--- RECORDS FOR THE TASK Enclosed Below ---
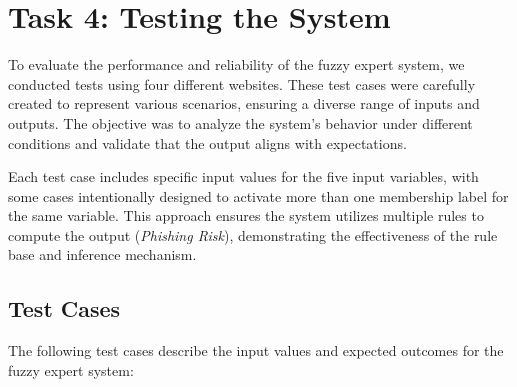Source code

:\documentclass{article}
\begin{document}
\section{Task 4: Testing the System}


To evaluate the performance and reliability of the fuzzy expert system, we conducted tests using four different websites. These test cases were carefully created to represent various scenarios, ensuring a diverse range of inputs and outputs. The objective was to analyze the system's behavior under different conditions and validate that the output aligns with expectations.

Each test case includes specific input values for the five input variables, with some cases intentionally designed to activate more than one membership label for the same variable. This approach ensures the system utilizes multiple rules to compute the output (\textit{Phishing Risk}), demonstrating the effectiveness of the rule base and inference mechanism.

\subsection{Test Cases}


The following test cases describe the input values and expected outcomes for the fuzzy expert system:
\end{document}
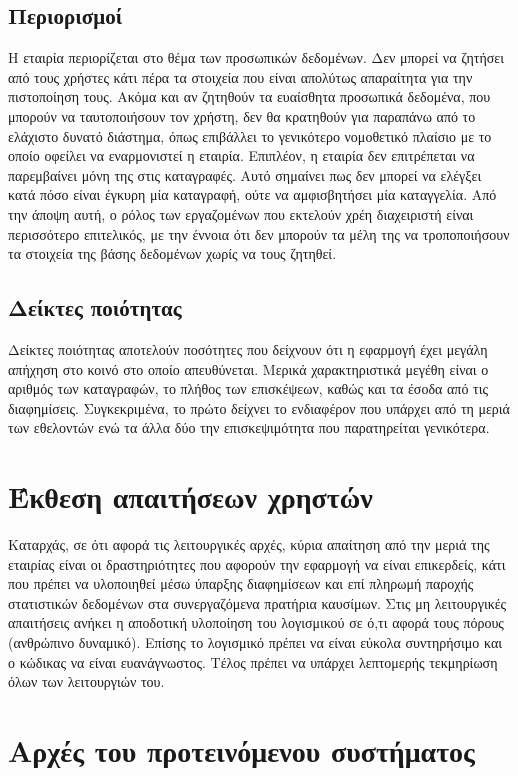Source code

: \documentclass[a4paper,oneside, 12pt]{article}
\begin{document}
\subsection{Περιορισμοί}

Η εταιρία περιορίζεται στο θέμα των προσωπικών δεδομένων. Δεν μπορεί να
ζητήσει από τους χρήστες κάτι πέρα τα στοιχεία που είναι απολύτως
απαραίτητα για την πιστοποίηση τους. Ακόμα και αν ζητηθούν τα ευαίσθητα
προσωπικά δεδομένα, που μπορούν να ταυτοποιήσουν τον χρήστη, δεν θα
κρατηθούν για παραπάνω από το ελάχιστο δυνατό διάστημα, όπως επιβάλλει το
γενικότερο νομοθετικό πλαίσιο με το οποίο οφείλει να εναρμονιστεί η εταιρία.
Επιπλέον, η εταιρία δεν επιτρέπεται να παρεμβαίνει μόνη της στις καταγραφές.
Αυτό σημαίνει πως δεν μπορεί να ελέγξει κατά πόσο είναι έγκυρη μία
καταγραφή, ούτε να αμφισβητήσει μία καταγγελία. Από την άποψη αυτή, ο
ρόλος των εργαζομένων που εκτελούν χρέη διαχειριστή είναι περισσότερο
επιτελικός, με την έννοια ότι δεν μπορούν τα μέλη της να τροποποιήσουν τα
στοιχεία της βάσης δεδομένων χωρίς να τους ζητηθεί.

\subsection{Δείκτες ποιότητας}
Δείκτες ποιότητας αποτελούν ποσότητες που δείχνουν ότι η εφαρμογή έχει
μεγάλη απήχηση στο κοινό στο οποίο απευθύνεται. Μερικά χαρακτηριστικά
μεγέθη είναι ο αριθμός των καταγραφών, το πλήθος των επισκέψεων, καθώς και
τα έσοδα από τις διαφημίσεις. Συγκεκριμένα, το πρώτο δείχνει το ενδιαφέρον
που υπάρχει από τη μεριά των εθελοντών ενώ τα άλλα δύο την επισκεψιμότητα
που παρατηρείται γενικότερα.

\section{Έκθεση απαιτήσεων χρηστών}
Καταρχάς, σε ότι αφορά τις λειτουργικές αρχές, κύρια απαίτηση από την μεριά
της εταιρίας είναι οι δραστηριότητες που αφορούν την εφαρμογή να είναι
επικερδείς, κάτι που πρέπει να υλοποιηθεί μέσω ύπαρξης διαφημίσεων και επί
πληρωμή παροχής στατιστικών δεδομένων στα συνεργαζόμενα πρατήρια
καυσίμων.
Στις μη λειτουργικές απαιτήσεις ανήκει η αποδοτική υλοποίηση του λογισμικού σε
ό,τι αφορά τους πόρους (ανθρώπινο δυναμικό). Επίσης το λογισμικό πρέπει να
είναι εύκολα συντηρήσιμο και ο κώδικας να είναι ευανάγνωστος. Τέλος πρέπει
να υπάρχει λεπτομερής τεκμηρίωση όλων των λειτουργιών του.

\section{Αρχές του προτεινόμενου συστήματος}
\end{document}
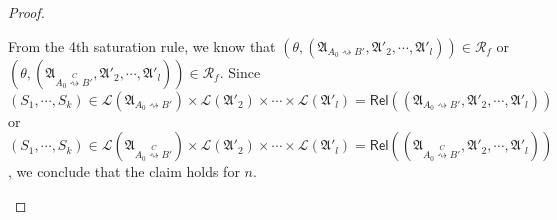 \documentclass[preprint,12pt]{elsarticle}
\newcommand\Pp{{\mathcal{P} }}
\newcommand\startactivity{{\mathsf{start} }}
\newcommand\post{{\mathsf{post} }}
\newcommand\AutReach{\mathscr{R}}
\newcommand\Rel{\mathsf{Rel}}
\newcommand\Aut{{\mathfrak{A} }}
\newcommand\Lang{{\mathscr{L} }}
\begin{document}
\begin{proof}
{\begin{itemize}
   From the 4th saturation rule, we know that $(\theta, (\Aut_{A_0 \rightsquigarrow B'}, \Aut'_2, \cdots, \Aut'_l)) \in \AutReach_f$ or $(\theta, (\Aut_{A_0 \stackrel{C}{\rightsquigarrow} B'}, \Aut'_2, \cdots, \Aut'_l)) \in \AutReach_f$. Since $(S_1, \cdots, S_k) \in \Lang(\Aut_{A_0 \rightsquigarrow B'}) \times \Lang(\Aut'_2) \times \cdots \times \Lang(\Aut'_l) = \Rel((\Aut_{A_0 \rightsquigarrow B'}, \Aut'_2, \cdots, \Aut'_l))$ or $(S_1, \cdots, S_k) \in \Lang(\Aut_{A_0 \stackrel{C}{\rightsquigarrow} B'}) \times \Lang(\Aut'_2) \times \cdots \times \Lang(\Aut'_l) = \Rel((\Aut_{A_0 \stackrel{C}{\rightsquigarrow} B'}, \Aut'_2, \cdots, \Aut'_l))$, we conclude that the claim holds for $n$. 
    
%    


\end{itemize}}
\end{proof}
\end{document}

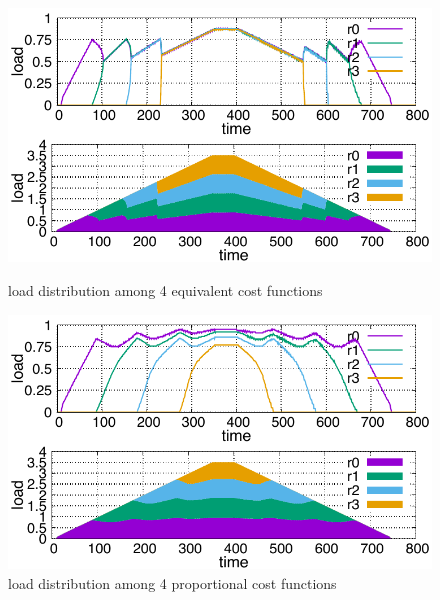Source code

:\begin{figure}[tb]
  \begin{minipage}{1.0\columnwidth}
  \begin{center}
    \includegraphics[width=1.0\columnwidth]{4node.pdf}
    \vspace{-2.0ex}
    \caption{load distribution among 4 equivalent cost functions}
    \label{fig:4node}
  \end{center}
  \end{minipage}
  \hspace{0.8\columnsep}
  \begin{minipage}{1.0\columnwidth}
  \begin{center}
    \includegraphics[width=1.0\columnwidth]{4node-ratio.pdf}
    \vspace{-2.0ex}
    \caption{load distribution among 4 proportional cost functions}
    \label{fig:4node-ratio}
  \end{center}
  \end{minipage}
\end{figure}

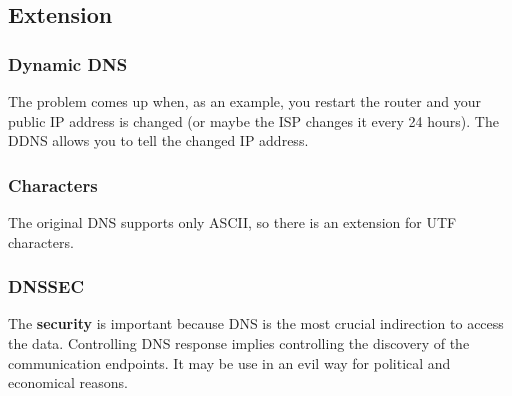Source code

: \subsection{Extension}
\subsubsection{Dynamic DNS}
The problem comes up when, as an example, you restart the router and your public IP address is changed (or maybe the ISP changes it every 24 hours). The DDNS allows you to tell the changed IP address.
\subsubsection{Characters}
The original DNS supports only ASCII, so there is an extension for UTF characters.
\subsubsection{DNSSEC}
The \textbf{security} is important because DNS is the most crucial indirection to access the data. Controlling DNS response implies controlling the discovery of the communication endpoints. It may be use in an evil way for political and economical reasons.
--- End of Enclosed RECORDS FOR THE TASK ---
WHAT TO PRODUCE:
Within the data above, the span starting at the line containing "γενικότερο νομοθετικό πλαίσιο" and ending at the line containing "μεγέθη είναι ο" is to be retyped exactly, with no other lines.

PROBLEM SOLUTION:
γενικότερο νομοθετικό πλαίσιο με το οποίο οφείλει να εναρμονιστεί η εταιρία.
Επιπλέον, η εταιρία δεν επιτρέπεται να παρεμβαίνει μόνη της στις καταγραφές.
Αυτό σημαίνει πως δεν μπορεί να ελέγξει κατά πόσο είναι έγκυρη μία
καταγραφή, ούτε να αμφισβητήσει μία καταγγελία. Από την άποψη αυτή, ο
ρόλος των εργαζομένων που εκτελούν χρέη διαχειριστή είναι περισσότερο
επιτελικός, με την έννοια ότι δεν μπορούν τα μέλη της να τροποποιήσουν τα
στοιχεία της βάσης δεδομένων χωρίς να τους ζητηθεί.

\subsection{Δείκτες ποιότητας}
Δείκτες ποιότητας αποτελούν ποσότητες που δείχνουν ότι η εφαρμογή έχει
μεγάλη απήχηση στο κοινό στο οποίο απευθύνεται. Μερικά χαρακτηριστικά
μεγέθη είναι ο αριθμός των καταγραφών, το πλήθος των επισκέψεων, καθώς και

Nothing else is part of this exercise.